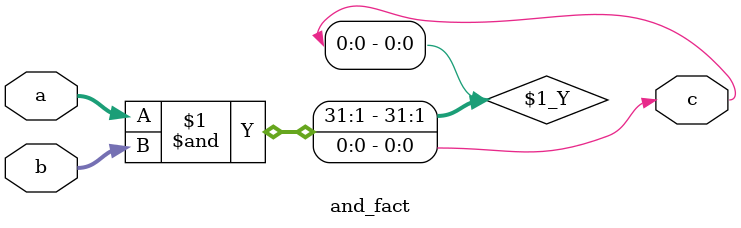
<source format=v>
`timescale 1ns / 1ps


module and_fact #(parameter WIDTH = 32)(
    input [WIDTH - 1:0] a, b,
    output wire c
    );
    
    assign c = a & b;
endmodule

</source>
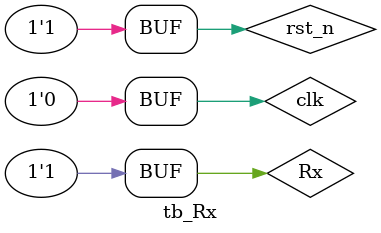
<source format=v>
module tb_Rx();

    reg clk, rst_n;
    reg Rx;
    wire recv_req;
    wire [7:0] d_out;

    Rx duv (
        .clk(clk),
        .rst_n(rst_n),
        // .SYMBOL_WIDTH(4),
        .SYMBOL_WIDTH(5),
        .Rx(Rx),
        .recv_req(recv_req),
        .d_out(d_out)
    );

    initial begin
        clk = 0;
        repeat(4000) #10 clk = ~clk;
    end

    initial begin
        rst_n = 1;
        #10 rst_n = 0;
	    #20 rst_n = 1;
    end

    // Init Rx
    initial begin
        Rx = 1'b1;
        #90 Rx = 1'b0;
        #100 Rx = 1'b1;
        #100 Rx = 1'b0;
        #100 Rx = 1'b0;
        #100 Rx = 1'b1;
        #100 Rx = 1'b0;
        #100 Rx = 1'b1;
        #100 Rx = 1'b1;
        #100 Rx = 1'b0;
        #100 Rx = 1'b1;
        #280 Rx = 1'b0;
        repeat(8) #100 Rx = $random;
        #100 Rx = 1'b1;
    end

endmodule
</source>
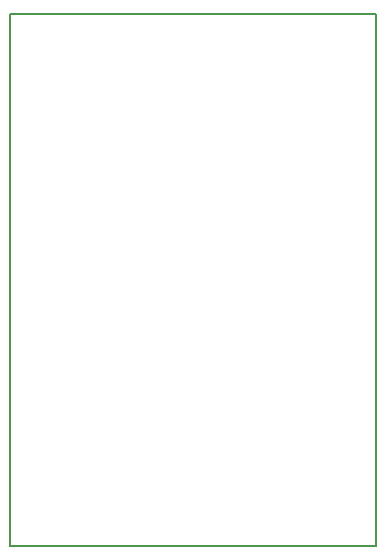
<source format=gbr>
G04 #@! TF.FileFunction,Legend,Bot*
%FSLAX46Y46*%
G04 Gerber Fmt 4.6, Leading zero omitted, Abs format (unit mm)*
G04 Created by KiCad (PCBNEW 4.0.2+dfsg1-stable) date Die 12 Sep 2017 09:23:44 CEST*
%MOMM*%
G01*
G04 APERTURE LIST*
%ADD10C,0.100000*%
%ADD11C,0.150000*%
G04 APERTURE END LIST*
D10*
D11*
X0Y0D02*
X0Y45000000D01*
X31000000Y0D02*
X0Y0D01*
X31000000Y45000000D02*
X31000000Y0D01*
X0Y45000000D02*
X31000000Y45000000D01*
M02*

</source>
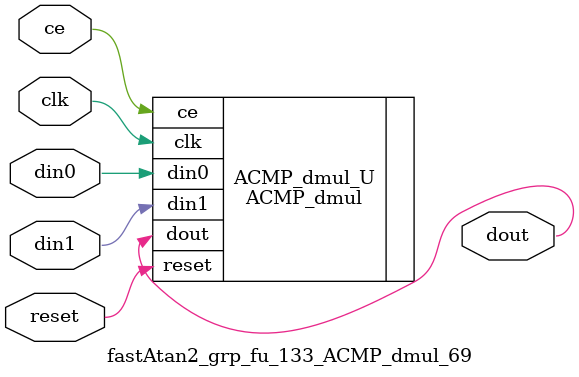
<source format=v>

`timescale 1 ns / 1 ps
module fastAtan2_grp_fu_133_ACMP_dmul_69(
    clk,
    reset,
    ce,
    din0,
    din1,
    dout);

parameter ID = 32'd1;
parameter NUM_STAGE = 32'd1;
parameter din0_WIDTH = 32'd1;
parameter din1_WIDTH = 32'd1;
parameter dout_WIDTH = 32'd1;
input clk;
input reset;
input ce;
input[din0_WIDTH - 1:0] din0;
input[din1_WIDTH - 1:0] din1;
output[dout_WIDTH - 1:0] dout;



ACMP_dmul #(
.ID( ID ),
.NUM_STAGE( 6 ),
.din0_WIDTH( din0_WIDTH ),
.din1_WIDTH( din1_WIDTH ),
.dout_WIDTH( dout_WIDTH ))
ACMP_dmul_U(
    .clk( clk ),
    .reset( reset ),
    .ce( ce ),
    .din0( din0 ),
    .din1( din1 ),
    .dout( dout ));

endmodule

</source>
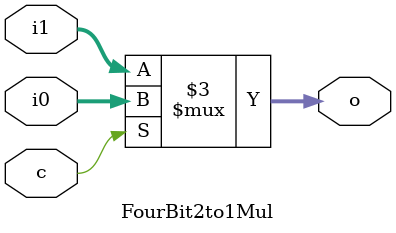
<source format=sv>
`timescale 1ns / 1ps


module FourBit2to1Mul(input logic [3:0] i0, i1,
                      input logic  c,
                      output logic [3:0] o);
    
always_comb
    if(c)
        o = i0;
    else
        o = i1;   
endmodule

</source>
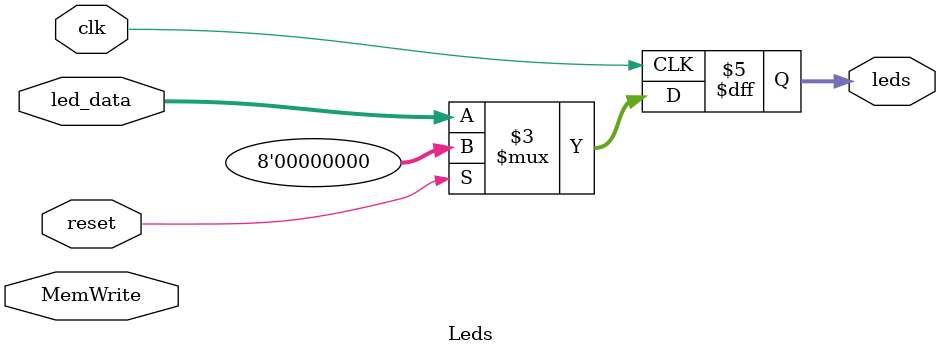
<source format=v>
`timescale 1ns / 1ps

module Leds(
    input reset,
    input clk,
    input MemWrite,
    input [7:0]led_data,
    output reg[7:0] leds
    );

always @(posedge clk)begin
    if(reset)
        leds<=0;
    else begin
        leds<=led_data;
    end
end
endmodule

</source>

==

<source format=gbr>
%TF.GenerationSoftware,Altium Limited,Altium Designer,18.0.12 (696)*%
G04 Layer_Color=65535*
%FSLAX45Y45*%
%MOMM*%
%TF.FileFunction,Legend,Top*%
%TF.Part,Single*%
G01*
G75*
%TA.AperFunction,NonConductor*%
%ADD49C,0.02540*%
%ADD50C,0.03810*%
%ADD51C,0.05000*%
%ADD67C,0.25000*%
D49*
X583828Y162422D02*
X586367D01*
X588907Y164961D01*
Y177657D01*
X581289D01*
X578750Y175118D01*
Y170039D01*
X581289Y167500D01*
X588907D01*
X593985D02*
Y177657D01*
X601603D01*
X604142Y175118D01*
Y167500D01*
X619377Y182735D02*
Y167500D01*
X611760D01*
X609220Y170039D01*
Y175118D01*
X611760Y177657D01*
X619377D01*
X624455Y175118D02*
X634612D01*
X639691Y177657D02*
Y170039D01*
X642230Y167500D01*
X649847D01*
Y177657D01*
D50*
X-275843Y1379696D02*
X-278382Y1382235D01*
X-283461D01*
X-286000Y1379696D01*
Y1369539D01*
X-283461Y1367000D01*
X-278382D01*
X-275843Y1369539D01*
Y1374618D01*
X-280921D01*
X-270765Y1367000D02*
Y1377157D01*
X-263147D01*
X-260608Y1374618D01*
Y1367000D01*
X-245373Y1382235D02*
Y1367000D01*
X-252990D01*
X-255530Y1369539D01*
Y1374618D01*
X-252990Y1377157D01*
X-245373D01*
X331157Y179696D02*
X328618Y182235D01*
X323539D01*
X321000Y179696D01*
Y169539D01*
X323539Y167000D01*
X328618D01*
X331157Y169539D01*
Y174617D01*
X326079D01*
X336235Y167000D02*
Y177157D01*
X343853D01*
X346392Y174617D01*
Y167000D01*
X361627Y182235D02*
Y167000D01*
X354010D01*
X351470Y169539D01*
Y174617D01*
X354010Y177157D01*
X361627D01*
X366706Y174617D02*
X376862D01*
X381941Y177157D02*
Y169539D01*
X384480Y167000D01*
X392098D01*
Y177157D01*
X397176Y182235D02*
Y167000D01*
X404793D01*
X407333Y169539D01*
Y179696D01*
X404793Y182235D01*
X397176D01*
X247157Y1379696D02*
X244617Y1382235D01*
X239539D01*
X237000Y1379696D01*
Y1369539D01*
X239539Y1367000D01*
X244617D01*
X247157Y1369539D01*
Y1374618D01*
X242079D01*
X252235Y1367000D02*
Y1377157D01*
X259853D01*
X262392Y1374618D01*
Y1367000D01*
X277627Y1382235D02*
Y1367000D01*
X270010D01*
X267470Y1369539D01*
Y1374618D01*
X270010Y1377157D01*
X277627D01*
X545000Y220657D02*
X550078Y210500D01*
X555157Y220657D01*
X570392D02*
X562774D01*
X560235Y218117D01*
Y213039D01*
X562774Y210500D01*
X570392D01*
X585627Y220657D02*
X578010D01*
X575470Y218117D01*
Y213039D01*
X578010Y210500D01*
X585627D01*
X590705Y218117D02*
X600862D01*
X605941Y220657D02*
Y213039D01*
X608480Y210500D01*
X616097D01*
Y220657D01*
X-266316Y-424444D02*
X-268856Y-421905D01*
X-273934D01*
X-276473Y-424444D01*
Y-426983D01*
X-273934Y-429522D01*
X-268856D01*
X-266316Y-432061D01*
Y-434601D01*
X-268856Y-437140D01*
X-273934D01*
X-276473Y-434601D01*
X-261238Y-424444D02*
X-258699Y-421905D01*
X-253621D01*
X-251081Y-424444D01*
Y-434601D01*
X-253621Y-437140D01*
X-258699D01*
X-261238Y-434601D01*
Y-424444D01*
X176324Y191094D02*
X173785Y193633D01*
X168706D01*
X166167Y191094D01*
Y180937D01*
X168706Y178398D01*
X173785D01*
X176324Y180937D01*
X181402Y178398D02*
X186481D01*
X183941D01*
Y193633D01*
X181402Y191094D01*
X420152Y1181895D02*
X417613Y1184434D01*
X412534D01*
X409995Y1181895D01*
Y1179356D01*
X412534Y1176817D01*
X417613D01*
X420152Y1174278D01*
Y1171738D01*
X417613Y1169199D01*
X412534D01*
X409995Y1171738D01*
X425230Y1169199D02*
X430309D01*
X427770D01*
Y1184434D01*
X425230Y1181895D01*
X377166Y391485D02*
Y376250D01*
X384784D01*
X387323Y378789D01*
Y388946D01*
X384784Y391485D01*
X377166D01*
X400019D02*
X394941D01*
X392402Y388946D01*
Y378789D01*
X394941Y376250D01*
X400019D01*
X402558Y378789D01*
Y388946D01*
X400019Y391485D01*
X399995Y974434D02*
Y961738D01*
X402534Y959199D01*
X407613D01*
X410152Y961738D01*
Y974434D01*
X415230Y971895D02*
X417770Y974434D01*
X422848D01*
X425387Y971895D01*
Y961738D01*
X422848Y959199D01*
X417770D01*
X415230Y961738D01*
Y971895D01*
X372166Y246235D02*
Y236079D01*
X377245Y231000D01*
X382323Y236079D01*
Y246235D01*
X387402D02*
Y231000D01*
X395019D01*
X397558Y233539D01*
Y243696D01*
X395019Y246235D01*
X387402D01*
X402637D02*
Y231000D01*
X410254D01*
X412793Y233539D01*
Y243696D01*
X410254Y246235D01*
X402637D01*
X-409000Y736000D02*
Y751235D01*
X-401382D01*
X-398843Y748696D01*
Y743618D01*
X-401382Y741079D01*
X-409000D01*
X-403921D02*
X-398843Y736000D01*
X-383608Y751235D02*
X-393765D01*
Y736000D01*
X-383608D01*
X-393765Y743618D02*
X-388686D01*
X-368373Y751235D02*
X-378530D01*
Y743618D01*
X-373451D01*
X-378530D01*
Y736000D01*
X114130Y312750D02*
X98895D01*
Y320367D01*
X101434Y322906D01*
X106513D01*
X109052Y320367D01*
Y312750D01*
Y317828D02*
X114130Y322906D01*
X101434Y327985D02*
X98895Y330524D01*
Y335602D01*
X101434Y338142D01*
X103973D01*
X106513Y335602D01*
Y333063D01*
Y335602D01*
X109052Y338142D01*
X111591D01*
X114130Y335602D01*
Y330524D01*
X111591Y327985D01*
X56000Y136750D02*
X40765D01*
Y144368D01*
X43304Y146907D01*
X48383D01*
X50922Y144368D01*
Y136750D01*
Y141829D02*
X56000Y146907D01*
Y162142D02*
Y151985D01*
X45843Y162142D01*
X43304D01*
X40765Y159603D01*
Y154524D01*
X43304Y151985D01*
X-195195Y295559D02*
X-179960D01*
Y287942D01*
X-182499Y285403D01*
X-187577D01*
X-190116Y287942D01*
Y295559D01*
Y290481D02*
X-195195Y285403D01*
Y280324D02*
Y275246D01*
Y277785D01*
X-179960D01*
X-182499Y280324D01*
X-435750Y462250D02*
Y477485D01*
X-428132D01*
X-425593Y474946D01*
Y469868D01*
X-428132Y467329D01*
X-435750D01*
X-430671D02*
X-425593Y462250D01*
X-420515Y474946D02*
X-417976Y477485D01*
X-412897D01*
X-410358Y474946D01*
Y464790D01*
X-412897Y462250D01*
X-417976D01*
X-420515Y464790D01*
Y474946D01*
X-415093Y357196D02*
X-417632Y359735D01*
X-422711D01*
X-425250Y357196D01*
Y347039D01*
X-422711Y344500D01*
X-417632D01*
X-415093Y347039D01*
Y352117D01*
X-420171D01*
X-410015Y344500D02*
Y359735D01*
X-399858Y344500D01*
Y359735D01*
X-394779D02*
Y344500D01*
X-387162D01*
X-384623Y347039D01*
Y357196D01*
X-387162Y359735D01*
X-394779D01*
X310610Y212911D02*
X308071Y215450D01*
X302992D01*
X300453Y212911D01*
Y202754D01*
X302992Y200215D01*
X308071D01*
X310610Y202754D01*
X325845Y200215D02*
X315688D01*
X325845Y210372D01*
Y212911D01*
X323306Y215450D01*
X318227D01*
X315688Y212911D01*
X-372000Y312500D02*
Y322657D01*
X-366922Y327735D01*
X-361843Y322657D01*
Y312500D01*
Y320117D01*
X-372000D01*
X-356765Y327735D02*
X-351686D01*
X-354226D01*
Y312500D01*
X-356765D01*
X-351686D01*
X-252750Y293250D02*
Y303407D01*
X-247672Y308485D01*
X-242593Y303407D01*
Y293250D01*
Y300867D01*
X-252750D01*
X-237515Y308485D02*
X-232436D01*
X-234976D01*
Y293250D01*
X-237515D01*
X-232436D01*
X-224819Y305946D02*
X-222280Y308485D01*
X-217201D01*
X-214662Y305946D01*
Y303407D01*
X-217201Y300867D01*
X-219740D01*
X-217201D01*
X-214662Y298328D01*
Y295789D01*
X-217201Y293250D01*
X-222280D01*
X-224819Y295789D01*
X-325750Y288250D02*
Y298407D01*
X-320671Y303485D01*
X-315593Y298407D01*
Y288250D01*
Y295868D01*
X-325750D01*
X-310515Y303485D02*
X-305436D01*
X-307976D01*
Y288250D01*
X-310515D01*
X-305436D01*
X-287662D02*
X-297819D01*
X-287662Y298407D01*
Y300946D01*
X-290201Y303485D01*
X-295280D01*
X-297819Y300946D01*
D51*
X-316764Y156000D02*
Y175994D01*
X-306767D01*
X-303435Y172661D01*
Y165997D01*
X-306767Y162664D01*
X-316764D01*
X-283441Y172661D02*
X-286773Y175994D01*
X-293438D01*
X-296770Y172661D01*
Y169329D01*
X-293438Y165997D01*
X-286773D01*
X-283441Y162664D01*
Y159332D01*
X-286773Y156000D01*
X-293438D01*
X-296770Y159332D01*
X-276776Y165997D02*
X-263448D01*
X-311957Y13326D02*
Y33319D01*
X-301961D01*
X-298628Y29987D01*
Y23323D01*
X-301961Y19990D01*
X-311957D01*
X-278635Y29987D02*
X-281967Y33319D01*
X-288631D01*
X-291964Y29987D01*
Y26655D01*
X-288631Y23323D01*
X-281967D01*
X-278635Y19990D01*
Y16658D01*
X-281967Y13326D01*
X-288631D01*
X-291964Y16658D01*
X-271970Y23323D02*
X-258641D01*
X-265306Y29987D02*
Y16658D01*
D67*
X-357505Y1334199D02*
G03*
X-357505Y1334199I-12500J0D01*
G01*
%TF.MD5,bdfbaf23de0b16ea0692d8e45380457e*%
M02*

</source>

==

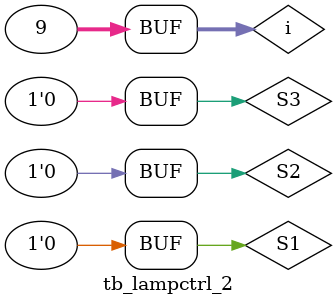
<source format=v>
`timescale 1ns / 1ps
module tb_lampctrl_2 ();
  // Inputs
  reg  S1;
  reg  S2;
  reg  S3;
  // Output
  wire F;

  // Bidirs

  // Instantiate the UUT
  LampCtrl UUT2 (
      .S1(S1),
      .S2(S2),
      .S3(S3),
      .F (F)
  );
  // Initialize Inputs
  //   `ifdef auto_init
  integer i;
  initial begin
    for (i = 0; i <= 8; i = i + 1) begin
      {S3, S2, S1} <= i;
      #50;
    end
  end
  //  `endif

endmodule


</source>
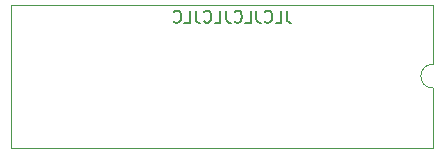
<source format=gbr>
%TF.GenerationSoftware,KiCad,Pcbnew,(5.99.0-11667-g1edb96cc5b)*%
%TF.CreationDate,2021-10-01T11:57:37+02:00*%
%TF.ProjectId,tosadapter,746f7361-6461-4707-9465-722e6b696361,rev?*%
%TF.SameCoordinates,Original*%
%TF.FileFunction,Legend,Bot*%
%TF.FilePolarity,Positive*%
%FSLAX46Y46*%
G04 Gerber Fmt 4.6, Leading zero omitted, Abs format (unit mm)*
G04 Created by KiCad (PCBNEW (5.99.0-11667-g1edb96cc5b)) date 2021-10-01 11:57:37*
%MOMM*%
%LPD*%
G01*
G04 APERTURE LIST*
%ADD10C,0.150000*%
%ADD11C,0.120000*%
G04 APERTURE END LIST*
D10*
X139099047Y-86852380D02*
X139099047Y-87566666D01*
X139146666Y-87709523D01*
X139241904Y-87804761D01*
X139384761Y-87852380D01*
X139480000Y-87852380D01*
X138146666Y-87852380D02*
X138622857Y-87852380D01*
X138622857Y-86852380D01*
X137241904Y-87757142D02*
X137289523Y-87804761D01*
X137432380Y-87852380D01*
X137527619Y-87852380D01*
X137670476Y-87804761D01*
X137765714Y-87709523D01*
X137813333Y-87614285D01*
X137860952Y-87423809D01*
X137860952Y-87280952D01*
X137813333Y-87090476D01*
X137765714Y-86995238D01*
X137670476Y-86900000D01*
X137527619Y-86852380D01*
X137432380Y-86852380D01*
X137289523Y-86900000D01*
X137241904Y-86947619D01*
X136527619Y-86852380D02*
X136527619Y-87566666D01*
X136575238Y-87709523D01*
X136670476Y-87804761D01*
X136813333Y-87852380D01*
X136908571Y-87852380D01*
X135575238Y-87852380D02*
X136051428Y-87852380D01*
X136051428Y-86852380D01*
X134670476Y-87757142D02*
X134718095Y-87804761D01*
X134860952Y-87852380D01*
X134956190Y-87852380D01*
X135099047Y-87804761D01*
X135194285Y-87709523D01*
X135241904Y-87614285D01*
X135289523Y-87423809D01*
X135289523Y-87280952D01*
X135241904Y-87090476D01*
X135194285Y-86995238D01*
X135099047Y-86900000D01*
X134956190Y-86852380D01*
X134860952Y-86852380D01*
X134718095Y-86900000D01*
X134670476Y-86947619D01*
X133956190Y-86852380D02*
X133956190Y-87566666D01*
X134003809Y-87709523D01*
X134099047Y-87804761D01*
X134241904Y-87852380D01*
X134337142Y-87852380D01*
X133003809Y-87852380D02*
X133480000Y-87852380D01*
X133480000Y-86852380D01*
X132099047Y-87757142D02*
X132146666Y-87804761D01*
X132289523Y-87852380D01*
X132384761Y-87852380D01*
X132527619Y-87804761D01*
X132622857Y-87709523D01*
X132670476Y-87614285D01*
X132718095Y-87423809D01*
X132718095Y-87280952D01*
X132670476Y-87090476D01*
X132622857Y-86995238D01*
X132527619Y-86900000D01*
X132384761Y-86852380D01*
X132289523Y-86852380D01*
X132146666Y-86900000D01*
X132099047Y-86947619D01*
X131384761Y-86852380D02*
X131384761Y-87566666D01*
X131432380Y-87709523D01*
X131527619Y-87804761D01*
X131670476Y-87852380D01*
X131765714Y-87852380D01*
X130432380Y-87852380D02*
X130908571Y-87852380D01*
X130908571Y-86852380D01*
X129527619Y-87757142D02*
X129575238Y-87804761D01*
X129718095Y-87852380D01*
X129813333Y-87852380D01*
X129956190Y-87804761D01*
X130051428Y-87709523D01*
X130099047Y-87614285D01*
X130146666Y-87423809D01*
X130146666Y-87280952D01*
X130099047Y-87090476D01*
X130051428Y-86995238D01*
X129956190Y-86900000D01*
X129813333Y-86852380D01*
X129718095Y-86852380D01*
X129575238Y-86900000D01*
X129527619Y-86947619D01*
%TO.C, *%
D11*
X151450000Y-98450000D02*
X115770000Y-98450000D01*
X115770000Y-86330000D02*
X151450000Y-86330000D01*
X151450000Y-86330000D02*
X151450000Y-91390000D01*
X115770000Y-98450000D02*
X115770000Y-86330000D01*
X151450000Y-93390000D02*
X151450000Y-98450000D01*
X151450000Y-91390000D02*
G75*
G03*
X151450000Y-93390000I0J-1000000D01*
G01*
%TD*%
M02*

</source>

What the task asks:
Identify each line of the material where the word "repeat" shows up, and copy it.

Worked solution:
        repeat(4000) #10 clk = ~clk;
        repeat(8) #100 Rx = $random;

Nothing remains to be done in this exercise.